Chancellor Klein granted principals an unprecedented degree of budget autonomy in his most recent reorganization of the school system. Where principals once received their budgets mainly in the form of positions and programs, now they get a lump-sum allotment to spend as they see fit.

Klein assumes that a principal — rather than the central board or a superintendent — is in the best position to allocate money to meet the needs of the school’s students. That may be true in schools where principals work collaboratively with their staff and have their students’ interests at heart.

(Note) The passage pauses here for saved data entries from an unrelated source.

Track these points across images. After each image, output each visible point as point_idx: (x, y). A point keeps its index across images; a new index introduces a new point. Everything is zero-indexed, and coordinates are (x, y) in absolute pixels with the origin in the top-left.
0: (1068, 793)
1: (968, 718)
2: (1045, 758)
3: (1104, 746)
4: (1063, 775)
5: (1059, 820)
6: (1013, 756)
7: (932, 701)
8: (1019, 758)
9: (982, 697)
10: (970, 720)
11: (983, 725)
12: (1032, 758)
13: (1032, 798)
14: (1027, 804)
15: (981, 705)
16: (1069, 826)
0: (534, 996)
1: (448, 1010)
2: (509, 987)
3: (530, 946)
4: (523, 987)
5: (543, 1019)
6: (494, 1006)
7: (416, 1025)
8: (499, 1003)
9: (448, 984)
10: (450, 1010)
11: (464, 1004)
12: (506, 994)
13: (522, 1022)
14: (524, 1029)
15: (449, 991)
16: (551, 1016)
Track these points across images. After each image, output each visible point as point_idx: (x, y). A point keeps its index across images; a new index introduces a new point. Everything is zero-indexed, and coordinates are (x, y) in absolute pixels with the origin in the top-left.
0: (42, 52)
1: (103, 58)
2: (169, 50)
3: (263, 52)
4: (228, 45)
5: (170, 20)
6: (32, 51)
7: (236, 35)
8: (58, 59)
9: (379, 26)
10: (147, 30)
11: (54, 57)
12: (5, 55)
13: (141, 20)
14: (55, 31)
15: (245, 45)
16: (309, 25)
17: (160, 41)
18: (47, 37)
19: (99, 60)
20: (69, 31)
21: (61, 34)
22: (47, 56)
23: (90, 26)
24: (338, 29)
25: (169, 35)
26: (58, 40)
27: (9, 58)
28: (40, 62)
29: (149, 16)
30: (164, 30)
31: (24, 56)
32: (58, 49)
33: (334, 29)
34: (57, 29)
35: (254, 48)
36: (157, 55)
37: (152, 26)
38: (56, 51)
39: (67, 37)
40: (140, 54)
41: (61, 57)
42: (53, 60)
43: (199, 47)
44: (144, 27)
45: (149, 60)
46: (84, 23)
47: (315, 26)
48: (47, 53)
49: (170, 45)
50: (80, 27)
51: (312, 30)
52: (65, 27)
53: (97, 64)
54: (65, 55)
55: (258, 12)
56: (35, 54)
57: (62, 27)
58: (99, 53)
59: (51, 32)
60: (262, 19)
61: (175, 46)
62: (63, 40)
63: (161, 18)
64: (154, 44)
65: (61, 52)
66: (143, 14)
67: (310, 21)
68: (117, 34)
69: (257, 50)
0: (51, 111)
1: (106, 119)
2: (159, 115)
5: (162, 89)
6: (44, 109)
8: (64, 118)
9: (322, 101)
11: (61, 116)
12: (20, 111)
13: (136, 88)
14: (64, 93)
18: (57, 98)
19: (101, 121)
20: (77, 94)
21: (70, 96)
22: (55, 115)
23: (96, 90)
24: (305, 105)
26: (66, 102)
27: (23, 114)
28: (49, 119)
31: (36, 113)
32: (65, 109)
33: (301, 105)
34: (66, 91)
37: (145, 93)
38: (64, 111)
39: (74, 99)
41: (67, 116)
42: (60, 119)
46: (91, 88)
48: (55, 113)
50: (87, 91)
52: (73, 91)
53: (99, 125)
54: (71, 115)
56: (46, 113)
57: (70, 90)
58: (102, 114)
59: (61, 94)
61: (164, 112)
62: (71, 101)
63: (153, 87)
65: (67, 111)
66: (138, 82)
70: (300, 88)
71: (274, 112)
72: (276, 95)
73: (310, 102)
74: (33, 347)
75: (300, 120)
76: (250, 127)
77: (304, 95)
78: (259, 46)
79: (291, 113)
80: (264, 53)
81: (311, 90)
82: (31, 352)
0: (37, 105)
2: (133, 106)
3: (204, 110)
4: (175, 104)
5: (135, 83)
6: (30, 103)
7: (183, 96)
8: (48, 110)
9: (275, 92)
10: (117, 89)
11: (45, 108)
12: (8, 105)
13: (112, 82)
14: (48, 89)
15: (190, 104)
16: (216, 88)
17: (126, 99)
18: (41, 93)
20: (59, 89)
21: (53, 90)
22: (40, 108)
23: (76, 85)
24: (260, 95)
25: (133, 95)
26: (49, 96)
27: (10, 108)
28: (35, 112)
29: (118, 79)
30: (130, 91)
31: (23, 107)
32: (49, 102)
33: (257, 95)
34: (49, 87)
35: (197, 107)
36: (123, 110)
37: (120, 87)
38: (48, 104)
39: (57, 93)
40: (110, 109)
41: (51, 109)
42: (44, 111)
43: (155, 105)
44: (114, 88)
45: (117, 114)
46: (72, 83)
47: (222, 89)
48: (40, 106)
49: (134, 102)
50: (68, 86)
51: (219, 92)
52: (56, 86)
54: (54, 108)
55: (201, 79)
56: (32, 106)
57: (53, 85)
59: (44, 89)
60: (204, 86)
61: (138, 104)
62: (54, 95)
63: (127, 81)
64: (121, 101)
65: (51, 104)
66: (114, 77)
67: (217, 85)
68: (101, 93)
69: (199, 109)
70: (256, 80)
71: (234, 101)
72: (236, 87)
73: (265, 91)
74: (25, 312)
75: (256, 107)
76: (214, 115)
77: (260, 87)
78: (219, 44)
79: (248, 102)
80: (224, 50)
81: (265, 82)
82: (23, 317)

But without any system of oversight, autonomy means unscrupulous principals can misuse resources with impunity. Take PS 114 in Canarsie [see “Leading the way to disaster” on page 27]. In this school of 900 kids, Principal Maria Penaherrara has padded her staff with four APs, one of whom serves double-duty as her chauffeur, and six staff developers. When the budgetary chickens came home to roost this fall, she dealt with the school’s deficit by eliminating the acclaimed reading intervention program Project Read, letting go of two substitute special education paras who had been promised full-time positions and dismissing an F-status teacher who is a new mother. As early as September, the principal was splitting up classes when a teacher was absent because she had no money for substitutes. Penaherrara also refused — until the UFT complained — to put on regular payroll a certified teacher who had been covering a permanent vacancy for three months.

UFT members and parents are rightfully up in arms. When the union complained to DOE officials at the Integrated Service Center that services PS 114, these officials said that they had no authority to order the principal to spend her funds differently, only to suggest changes.

In a vast system like New York City’s, school spending needs to be monitored so principals who don’t care about education can’t run amok with their budgets. Oversight need not be micromanagement, but it should ensure that all students are well served. Otherwise the freedom to spend means the freedom to spend unwisely.